Em entrevista a A NAÇÃO, o grupo explicou como surgiu a ideia de criar uma banda com foco na música de Cabo Verde e em especial o funaná. “Foi um pedido da Casa Independente, que fica situada no Largo do Intendente, em Lisboa. O objectivo era criar uma noite de baile de música africana, nomeadamente o estilo Funaná”, diz Márcio Silva, em representação do grupo.
Como todos os membros da banda tinham como denominador comum o gosto pela música africana, o grupo diz que encontrar um rol de temas entre os clássicos de funaná não foi uma tarefa “difícil”. Por outro lado, havia também, a vontade de “reviver as antigas matinés de domingo”, da Lisboa africana “dando a conhecer a experiência aos mais novos, e relembrando os mais velhos”, acrescenta David Pessoa.
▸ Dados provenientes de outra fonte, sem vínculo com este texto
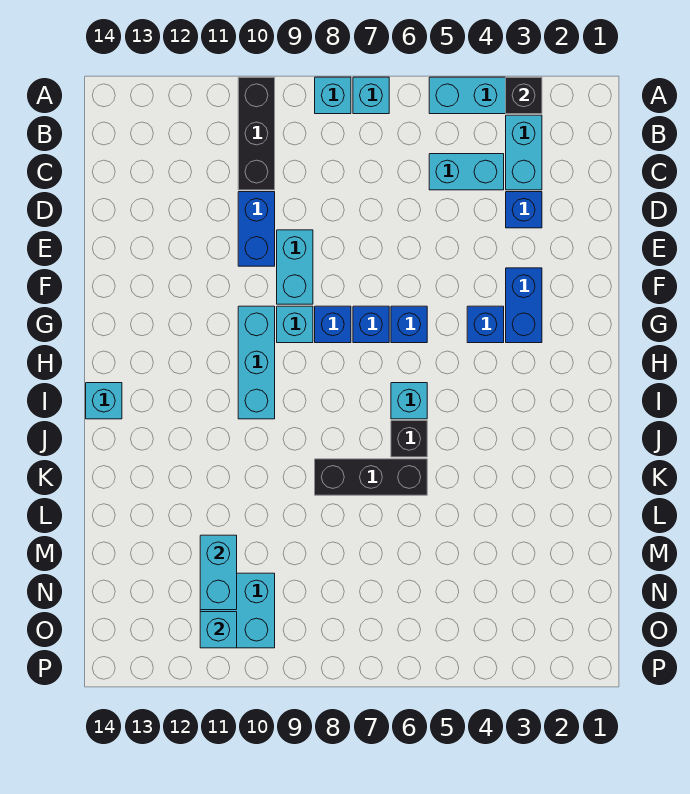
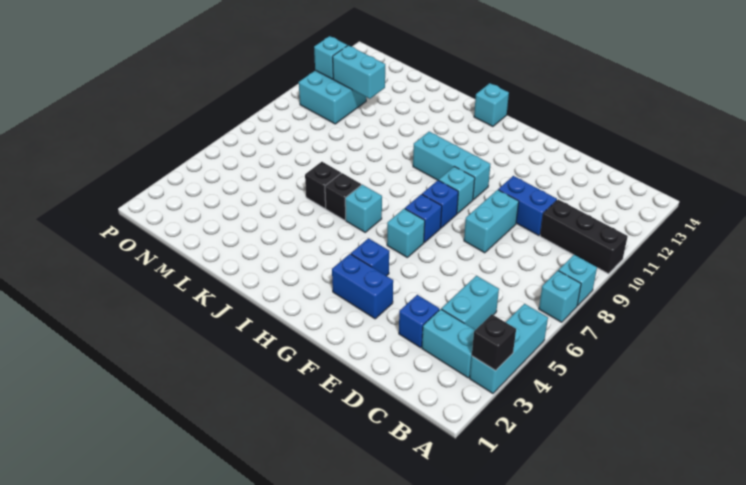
cyan brick E9:F9 level 1 -> cyan brick E8:E9 level 1
blue brick G6 level 1 -> cyan brick G6 level 1
black brick K6:K8 level 1 -> black brick K6 level 1

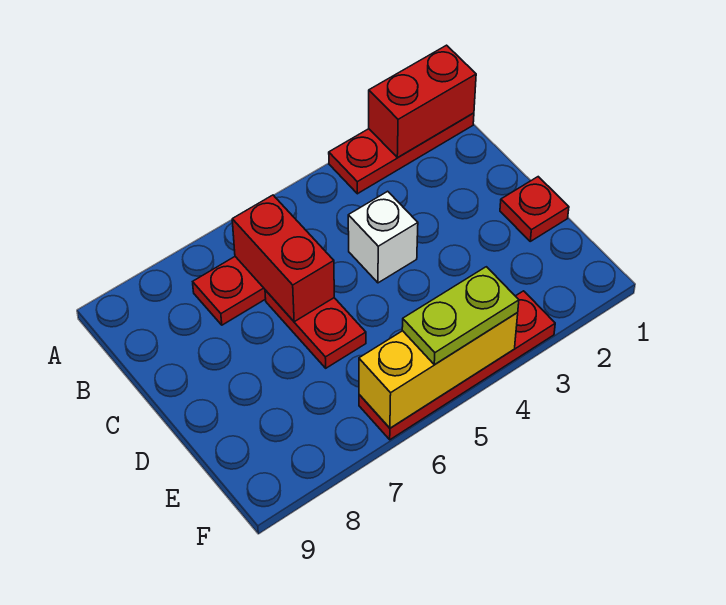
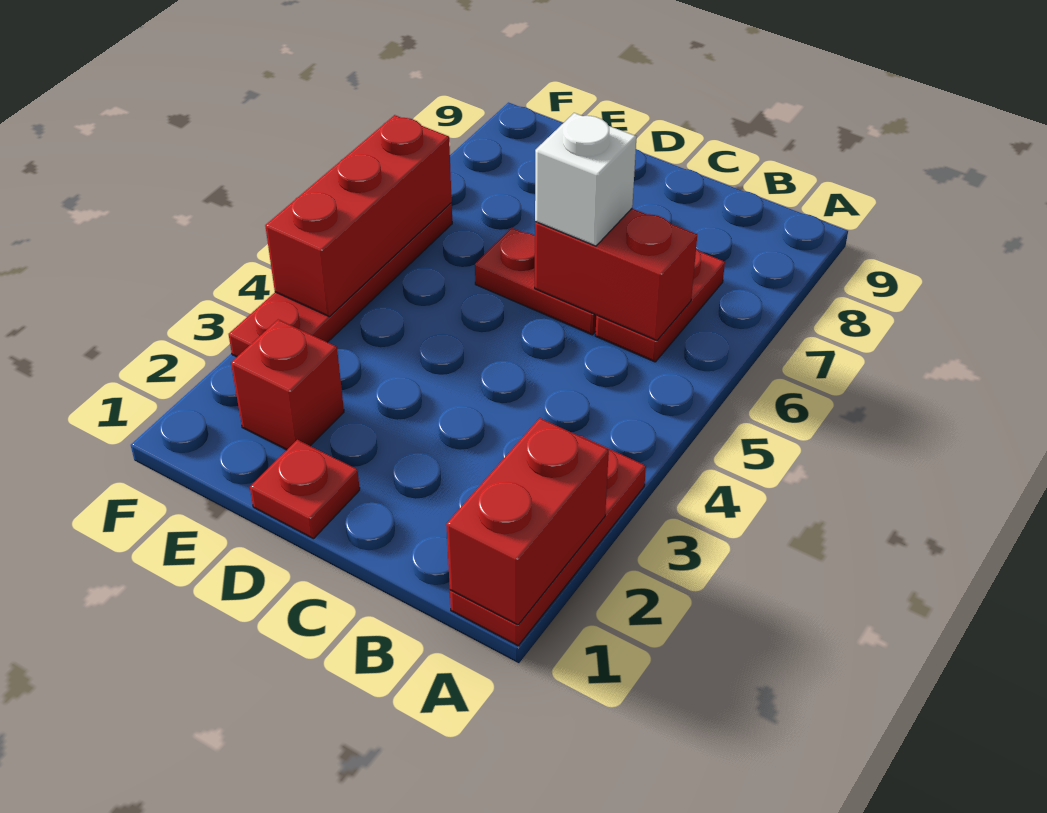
white brick C4 level 1 -> white brick C6 level 3
none -> red brick E2 level 1
yellow brick F4:F6 level 2 -> red brick F4:F6 level 2
lime plate F4:F5 level 3 -> none

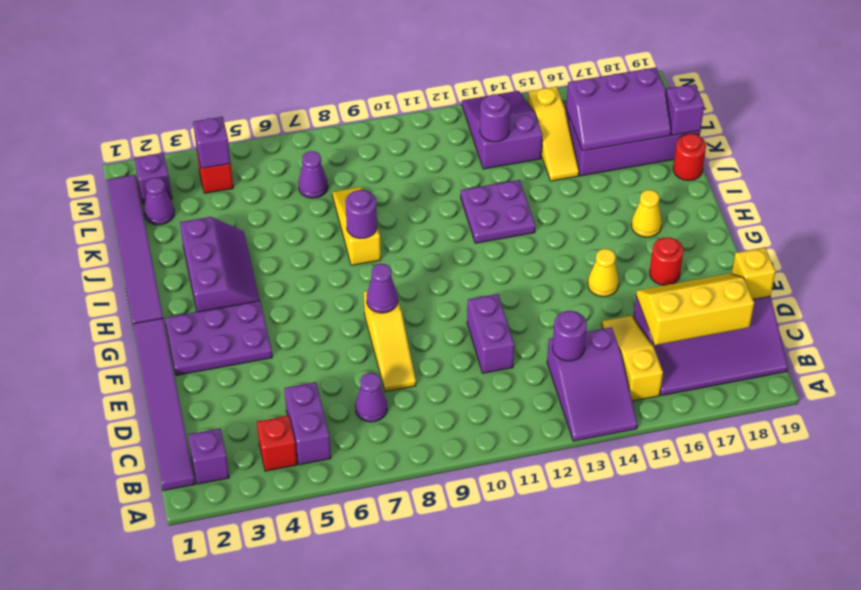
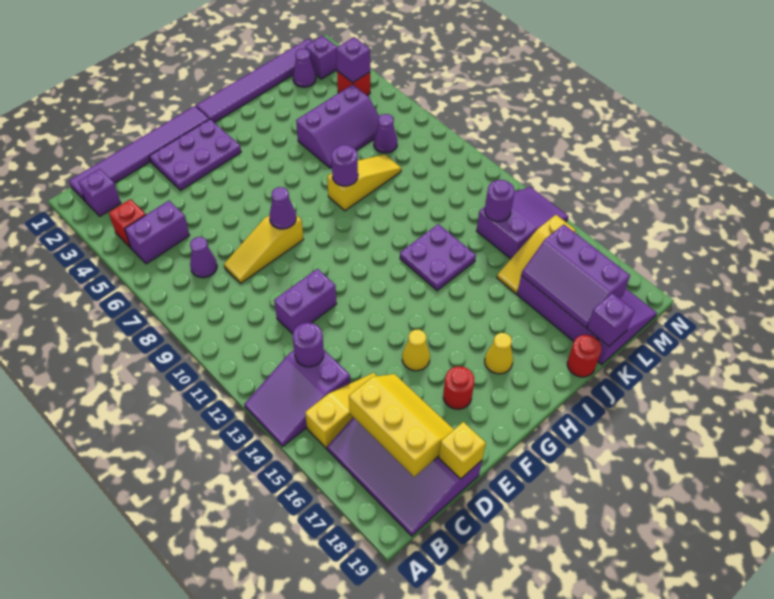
purple plate F2:G4 level 1 -> purple plate E2:G3 level 1
purple slope H3:J4 level 1 top 3 -> purple slope J5:L6 level 1 top 5

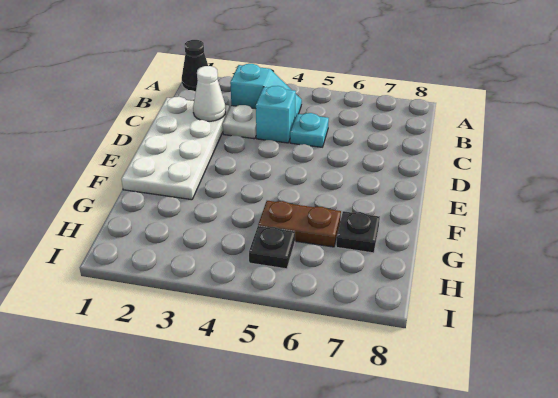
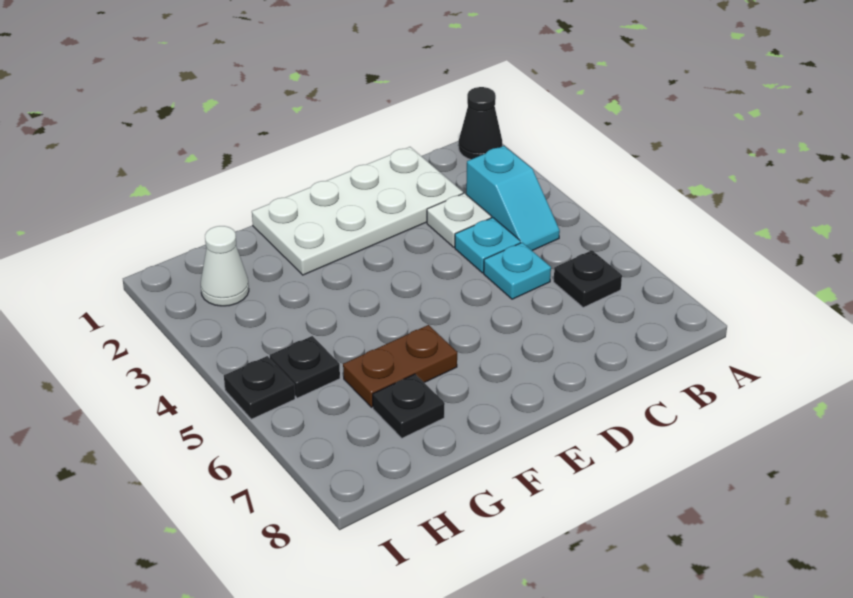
none -> black plate B6 level 1
white cone C2 level 2 -> white cone H2 level 1
cyan brick C4 level 1 -> cyan plate C4 level 1
brown plate G5:G6 level 1 -> brown plate F6:G6 level 1
none -> black plate I5 level 1

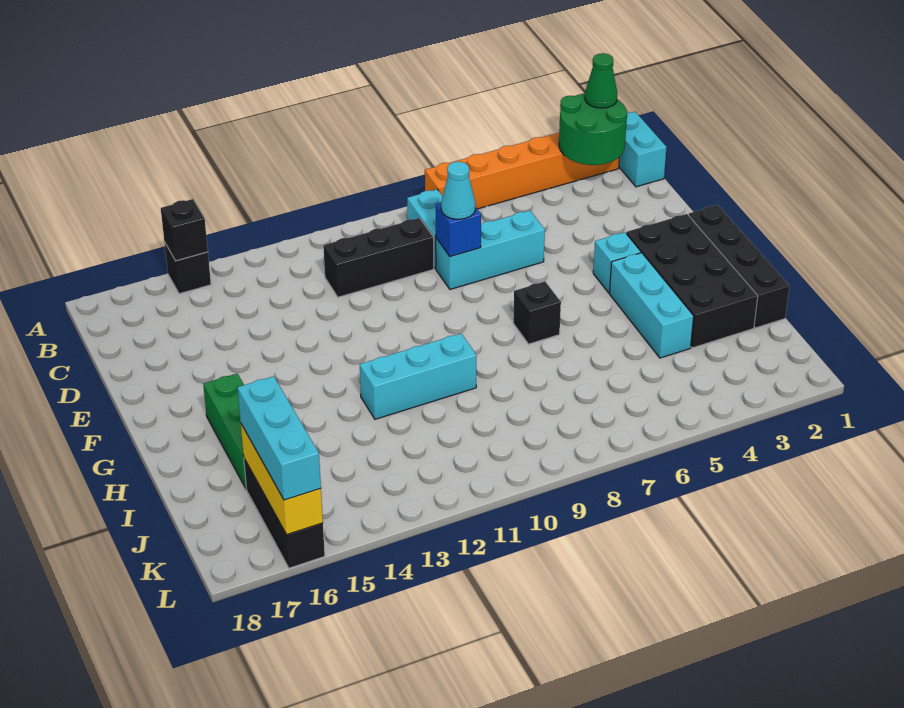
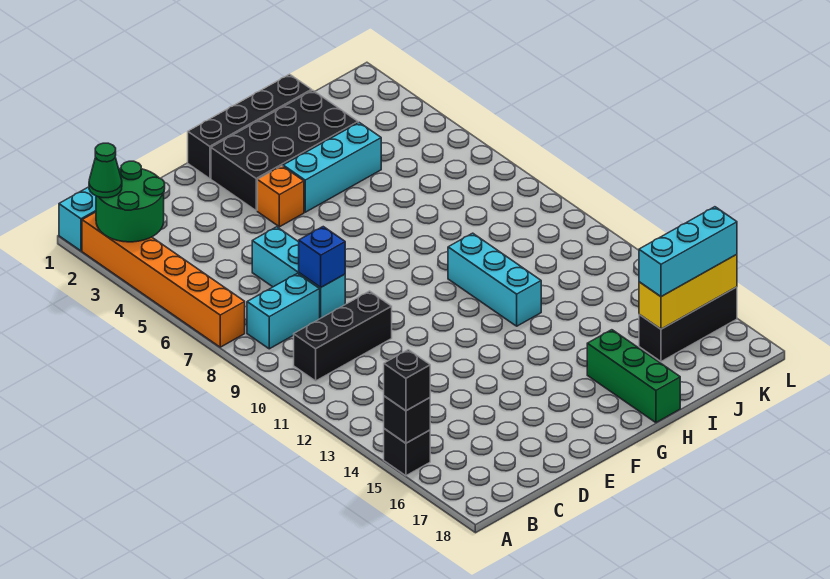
black brick C9:C11 level 1 -> black brick B10:D10 level 1
cyan cone D8 level 3 -> none
cyan brick F4 level 1 -> orange brick F4 level 1
black brick G7 level 1 -> black brick A15 level 3
green brick G16:I16 level 1 -> green brick H16:H18 level 1

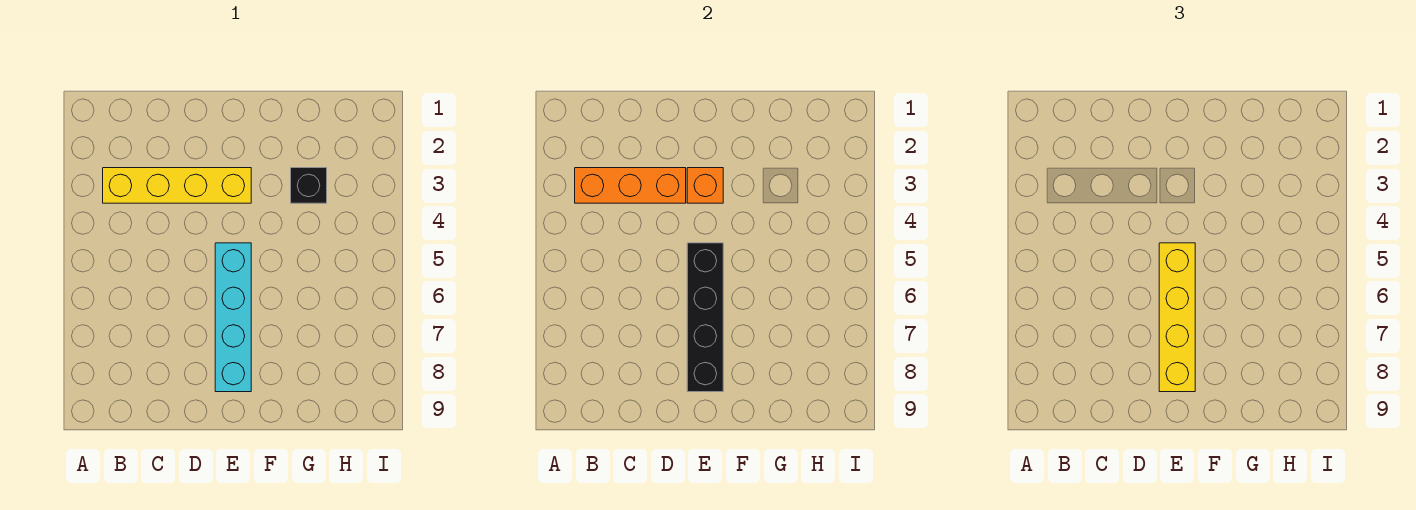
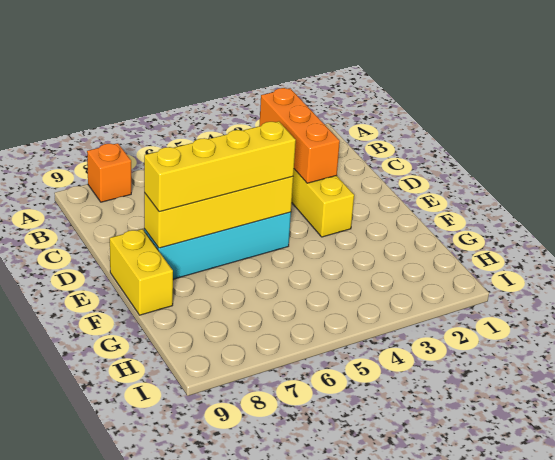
orange brick E3 level 2 -> orange brick A8 level 1
black brick E5:E8 level 2 -> yellow brick E5:E8 level 2
none -> yellow brick E9:F9 level 1
black brick G3 level 1 -> none

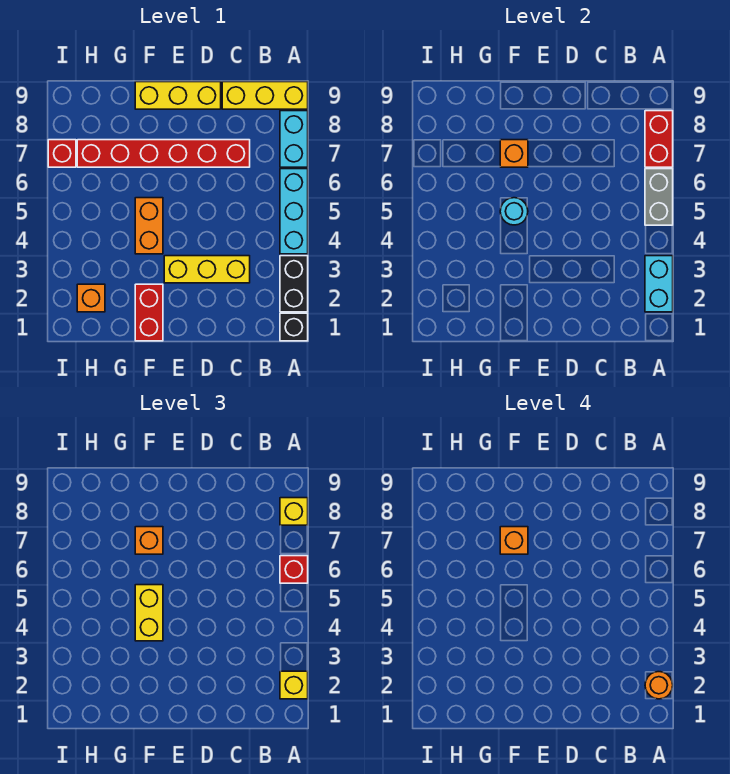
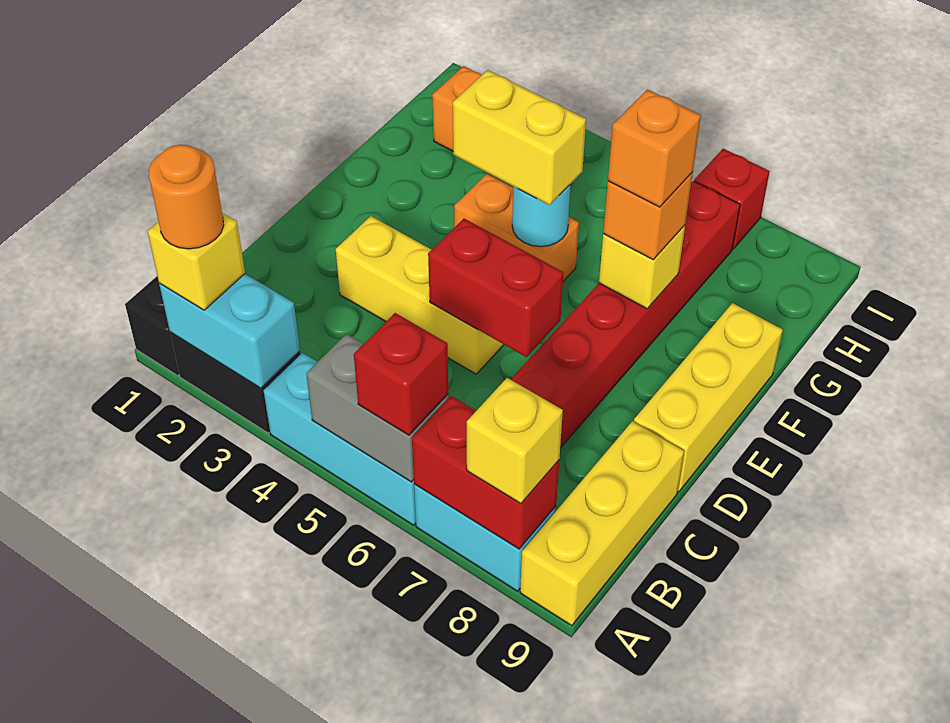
yellow brick C3:E3 level 1 -> yellow brick D3:D5 level 1
red brick F1:F2 level 1 -> red brick D5:D6 level 2
orange brick F7 level 2 -> yellow brick F7 level 2

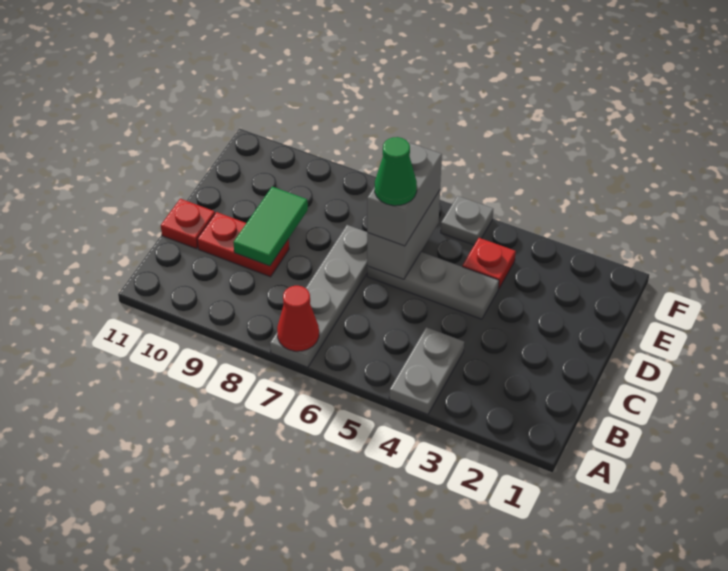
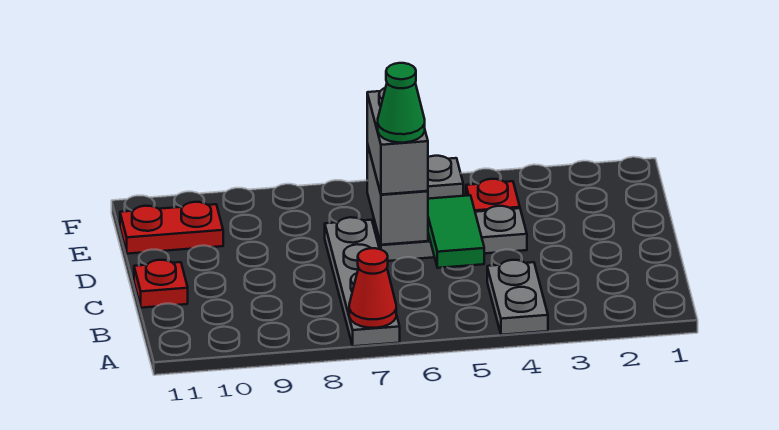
red plate C9:C10 level 1 -> red plate E10:E11 level 1
green tile C9:D9 level 2 -> green tile C5:D5 level 2

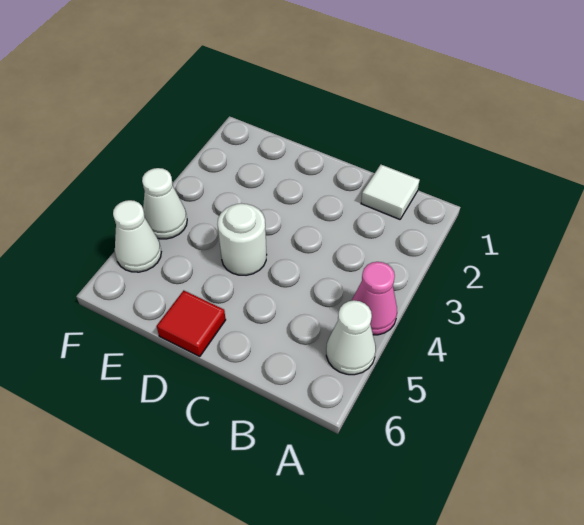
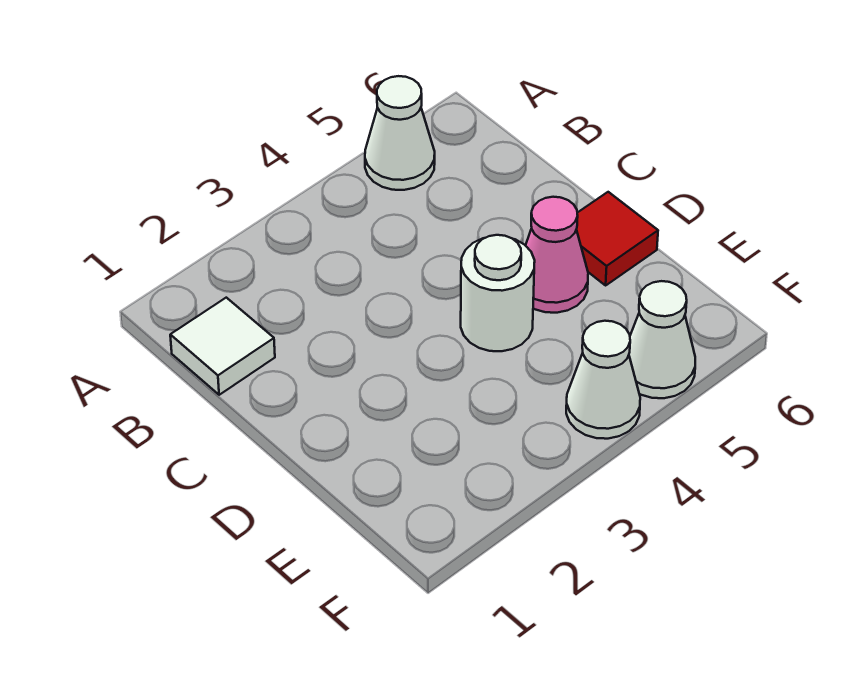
pink cone A4 level 1 -> pink cone D5 level 1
O sucesso foi tanto que das noites da Casa Independente, o grupo saltou logo para os palcos do Festival de Músicas do Mundo e do Boom Festival, entre outros.
Lisboa “vulcão” africano
A Lisboa que vê nascer estes “Fogo Fogo”, dizem ser “vibrante e especial”, uma Lisboa onde “cabe” toda a África. “Sobretudo a que fala português, tanto a do futuro, como a do passado. Uma Lisboa onde ainda é possível descobrir peças de colecção em vinil dos Tubarões e todas as obscuras pérolas de edição de autor que a diáspora de Cabo Verde gravou nos anos 80 e 90 no estúdio Musicorde de Campo de Ourique e que o mundo nunca ouviu. Essa é a Lisboa que, qual vulcão, expeliu os Fogo Fogo”, conta Danilo Silva.
Foi então nesse vulcão da ilha do Fogo que, como explica Francisco Rebelo, se inspiraram num funaná “ardente” que “incendeia” de ritmo as pistas por onde passam e que usa “teclados ao invés de gaita” e “psicadelismo quanto baste”.
Curiosamente, apenas um dos dois vocalistas da banda, Danilo Lopes da Silva, é cabo-verdiano, nascido e criado na ilha de São Vicente. Mas todos cantam em crioulo, uma aprendizagem constante. “É um processo contínuo para todos: uns vão ensinando aos outros, revelando os significados das letras. O David Pessoa, por exemplo, já estava habituado ao crioulo desde cedo, pois no local onde morava tinha vários cabo-verdianos com quem travou amizade e o impulsionaram inclusive para seguir pela música. À medida que as pessoas vão conhecendo o grupo vão sugerindo canções, fazem um ou outro acerto na dicção. Um processo normal para curiosos como nós”, explica Danilo Silva.
Funaná em crescimento
Tendo em conta a mescla cultural da Lisboa, cada vez mais crioula, a banda não tem dúvidas que a música de Cabo Verde tem hoje um espaço importante na capital portuguesa. “A música de Cabo Verde conquistou um espaço cada vez mais sólido e necessário entre os demais estilos de música em Lisboa. O funaná não é excepção: tem vindo a crescer e a ter mais ouvintes, e mais projetos associados a este estilo de música. É muito bom sentir que podemos estar a contribuir para esse crescimento”, afirma Márcio Silva.
Devido a esse “renascimento/crescimento”, artistas que já não estavam a tocar e a fazer tournées, como os Tubarões voltaram à estrada, e o grupo congratula-se de os poder ver novo. “Isso, para nós é maravilhoso, até porque sentimos que talvez tenhamos contribuído para isso, também”, afirma João Gomes. “Nha Cutelo”, que dá nome ao EP lançado em Junho, “M´bem di fora” e “E si propi” são alguns dos covers de funaná que estão a conquistar o público português ainda que numa versão mais “psicadélica”.
Depois de conquistar Portugal, o grupo sonha agora trazer o funaná psicadélico dos “Fogo Fogo” para Cabo Verde e conhecer de perto as raízes desse estilo que abraçaram, em Santiago, e quem sabe recolher novas experiências e que possam servir de inspiração para futuros projectos.